Notice where the emphasis is always placed? Always on others! It is always "somebody else's problem," not the student’s/worker’s. 

You would think these service providers would challenge this absurdity. But rather than challenge these impossible demands, these providers attempt instead to do the impossible.

Meanwhile, citizens tend to identity their frustrations with causes outside themselves.  These causes are packaged and promoted by self-interested experts – educators, university professors, media outlets, other authors, companies and governmental bodies – who have a stake in exploiting self-indulgence and angst.  

As long as students/workers remain immature, on the edge in self-ignorance, these promoters not only have a customer, but a field day. 

But alas!  It is still all for naught. Outward order begins with inward order. There is no other way. A community, a company, a fam­ily gets better one person at a time. This is true in the case of economic parity, or matters of recognition, identity and social consciousness.

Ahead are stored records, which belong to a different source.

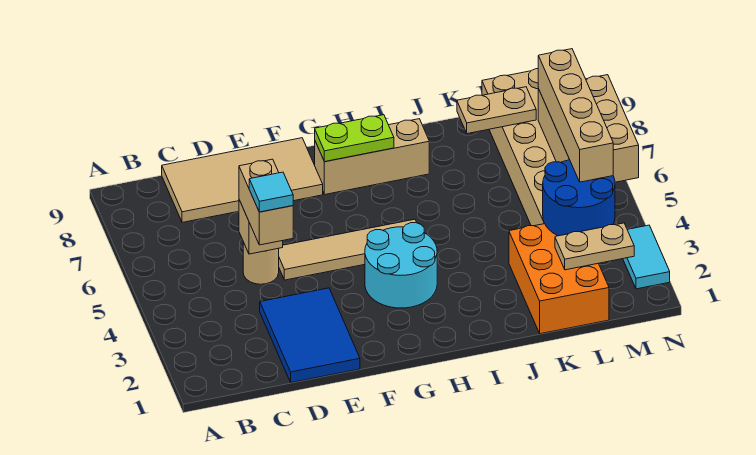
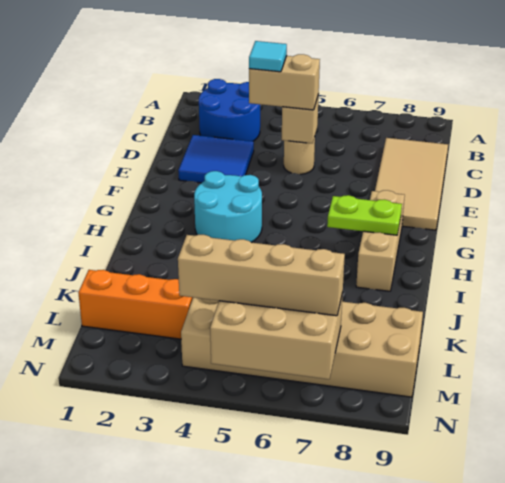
blue 2x3 tile [260,288,360,383] -> blue 2x2 tile [178,135,254,183]
tan 1x4 tile [279,219,416,280] -> none
lime 1x2 plate [315,115,394,162] -> lime 1x2 plate turned to [327,195,402,235]
orange 2x3 brick [509,224,609,334] -> orange 1x3 brick [78,270,193,339]
tan 1x2 plate [457,87,536,134] -> none
tan 1x2 plate [555,223,634,270] -> none
blue 2x2 round brick [543,160,615,236] -> blue 2x2 round brick moved to [199,79,260,141]
cyan 1x2 tile [623,225,670,289] -> none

It is equally true of government, science and reli­gion. Government cannot do for the citizen what the citizen best do for himself. Nor can science forgive the A.I.D.'s epidemic by promising a miraculous cure for a social tic. Nor can religion celebrate the nobility of man by denying man's nature.

It is not the lack of leadership, alone, that is at fault. It is also the failure of people to pay attention. Their lack of vigilance finds madness has gravitated to the collective norm. It is sanity that has become suspect. How do I prove this? I ask, "What has been your experience?"

Life is without cause. There is no direction, no safe harbor in sight. It puts me in mind of "The Flying Dutchman," the man on the legendary ship who can never make port, and is doomed to sail the oceans forever. Likewise, humanity never seems to find purchase of common ground on this planet.

In the microcosm, this is exercised in the 21st century by students and workers alike.  Students failing to realize education is a job on the way to another job; failing to see self-interests and the collective self-interests of society are indistinguishable from each other. 

Everything starts and ends with the solitary student in the classroom and the solitary worker on the job, for each person comes in alone and leaves alone and there is no profit in blaming everything and everyone if it doesn’t turn out as expected.   

Man is still unfinished. He is only a recent inhabitant of earth, here no more than a few hundred thousand years. The purpose of his life is to live it, period. What he does is an expression of that purpose.

The problem with many students and workers is that they seem unable to see what is true from what is false. They want to be told. They don’t want to struggle to find it out on their own; so they wait. The wait freezes them in suspended adolescence, grown children who first fail to act as young adults as students and later as workers on the job, falling back on parents to bail them out of whatever difficulty they get into at whatever juncture of their existence.  How long will this go on?  It is difficult to say.  The prospects are not encouraging.